Taro Yamamoto’s prolific career began at a young age. By the age of ten, he was already painting landscapes and still lifes in oil, and had won numerous prizes in exhibitions at school.
Yamamoto was born in Hollywood, California in 1919, but was taken to live and study in Japan when he was six. His parents wanted him to receive a traditional Japanese education as he was descended from a long line of Shinto priests. Yamamoto remained there until he was 19 years old, then returned to the United States and studied cubism at Los Angeles City College.
From 1941-1946, Yamamoto served in the U.S. Army. He then went back to painting, studying at Santa Monica City College where he made an award winning painting that was later presented to the Methodist Church in West L.A.
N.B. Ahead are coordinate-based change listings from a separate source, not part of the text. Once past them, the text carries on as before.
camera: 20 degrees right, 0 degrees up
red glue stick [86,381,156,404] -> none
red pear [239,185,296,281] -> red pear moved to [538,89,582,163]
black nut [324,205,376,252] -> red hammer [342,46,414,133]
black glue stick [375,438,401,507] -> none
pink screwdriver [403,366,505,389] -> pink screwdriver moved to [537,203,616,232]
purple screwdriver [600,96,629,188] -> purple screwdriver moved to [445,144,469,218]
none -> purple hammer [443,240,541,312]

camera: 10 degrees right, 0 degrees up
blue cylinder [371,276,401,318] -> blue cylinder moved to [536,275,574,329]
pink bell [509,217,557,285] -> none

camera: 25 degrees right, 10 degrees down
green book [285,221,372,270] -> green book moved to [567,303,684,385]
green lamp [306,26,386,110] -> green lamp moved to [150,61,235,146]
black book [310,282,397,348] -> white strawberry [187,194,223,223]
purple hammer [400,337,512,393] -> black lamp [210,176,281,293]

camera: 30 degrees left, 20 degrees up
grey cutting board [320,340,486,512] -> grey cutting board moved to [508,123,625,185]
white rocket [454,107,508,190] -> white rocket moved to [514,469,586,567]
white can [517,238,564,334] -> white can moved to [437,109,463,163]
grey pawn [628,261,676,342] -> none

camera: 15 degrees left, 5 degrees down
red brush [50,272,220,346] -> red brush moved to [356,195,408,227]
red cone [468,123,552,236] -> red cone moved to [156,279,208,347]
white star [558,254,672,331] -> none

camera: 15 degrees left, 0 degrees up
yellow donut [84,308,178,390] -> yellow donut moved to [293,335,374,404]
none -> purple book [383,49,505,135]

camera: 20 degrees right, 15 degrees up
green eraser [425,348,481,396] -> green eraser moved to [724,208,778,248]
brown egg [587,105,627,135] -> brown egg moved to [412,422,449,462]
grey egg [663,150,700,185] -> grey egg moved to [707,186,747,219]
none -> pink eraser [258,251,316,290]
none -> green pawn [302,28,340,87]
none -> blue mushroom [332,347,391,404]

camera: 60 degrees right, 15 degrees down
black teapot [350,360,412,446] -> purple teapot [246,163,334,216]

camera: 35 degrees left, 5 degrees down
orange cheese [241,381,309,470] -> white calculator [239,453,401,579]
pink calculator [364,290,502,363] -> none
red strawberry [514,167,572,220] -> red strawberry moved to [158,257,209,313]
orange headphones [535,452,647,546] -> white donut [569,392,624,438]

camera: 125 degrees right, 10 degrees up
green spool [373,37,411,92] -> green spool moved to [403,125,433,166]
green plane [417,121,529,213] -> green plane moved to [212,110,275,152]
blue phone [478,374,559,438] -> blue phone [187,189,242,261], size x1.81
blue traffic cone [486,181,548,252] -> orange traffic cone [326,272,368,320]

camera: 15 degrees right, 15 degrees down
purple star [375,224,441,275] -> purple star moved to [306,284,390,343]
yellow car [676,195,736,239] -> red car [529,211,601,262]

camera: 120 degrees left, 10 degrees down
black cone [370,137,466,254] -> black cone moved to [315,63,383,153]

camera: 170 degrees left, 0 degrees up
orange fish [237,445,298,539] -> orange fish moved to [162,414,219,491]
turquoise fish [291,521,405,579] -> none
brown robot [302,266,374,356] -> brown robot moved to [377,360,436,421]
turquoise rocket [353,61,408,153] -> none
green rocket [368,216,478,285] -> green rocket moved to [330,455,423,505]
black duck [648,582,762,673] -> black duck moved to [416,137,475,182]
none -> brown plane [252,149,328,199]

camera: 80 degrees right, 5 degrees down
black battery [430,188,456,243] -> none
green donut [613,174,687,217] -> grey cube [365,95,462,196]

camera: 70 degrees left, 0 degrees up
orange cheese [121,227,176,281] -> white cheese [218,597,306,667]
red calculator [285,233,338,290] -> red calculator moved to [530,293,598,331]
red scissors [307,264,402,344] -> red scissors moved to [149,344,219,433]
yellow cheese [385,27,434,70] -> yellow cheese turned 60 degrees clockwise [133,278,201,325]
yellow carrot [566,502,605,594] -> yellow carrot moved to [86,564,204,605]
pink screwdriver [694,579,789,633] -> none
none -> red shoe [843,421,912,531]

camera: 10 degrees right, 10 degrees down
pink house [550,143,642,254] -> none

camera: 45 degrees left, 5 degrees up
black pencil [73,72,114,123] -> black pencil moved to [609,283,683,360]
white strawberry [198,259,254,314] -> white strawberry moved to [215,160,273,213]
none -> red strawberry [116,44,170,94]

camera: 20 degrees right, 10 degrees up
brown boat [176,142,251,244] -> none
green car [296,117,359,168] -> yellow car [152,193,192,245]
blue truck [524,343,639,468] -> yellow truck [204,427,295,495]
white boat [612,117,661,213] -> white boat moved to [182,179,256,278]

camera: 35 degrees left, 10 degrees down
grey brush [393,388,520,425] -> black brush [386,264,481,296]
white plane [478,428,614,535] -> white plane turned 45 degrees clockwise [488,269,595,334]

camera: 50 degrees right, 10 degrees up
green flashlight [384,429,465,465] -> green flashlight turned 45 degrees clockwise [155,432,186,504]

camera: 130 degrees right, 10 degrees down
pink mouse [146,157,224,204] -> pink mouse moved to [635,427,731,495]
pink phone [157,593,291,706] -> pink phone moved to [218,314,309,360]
Like many of his significant peers from that time, Yamamoto studied at the Art Students’ League in New York, working under Yasuo Kuniyoshi, Morris Kantor, Vaclav Vytlacil and Byron Browne. He subsequently received a scholarship from the Hans Hofmann School of Fine Arts, and began studying there in 1952. That same year, Yamamoto received the John Sloan Memorial Fellowship. The following year he won the Edward G. McDowell Traveling Fellowship and spent a year painting and studying in Europe. Yamamoto also spent periods of time at the McDowell Colony in Peterborough, New Hampshire in 1954, 1956 and 1957.
He lived out his days in Provincetown, Massachusetts, with his wife and his son.